WHAT THE EXERCISE ASKS: Rewrite the material below, replacing every "Google" with "Yahoo" and leaving all else unchanged. Leave the pictures out of your answer.
SUPPLIED DATA below:
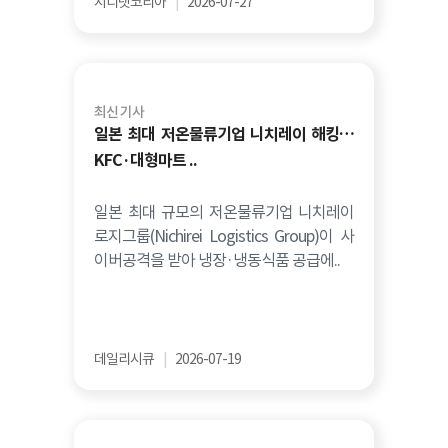
지디넷코리아
|
2026-07-27
최신 기사
일본 최대 저온물류기업 니치레이 해킹…
KFC·대형마트 ..
일본 최대 규모의 저온물류기업 니치레이
로지그룹(Nichirei Logistics Group)이 사
이버공격을 받아 냉장·냉동식품 공급에..
데일리시큐
|
2026-07-19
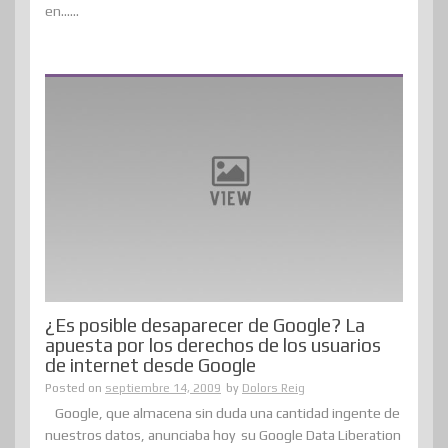
en......
¿Es posible desaparecer de Google? La
apuesta por los derechos de los usuarios
de internet desde Google
Posted on
septiembre 14, 2009
by
Dolors Reig
Google, que almacena sin duda una cantidad ingente de
nuestros datos, anunciaba hoy su Google Data Liberation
End of SUPPLIED DATA.
WRITTEN REPLY:
지디넷코리아
|
2026-07-27
최신 기사
일본 최대 저온물류기업 니치레이 해킹…
KFC·대형마트 ..
일본 최대 규모의 저온물류기업 니치레이
로지그룹(Nichirei Logistics Group)이 사
이버공격을 받아 냉장·냉동식품 공급에..
데일리시큐
|
2026-07-19
en......
¿Es posible desaparecer de Yahoo? La
apuesta por los derechos de los usuarios
de internet desde Yahoo
Posted on
septiembre 14, 2009
by
Dolors Reig
Yahoo, que almacena sin duda una cantidad ingente de
nuestros datos, anunciaba hoy su Yahoo Data Liberation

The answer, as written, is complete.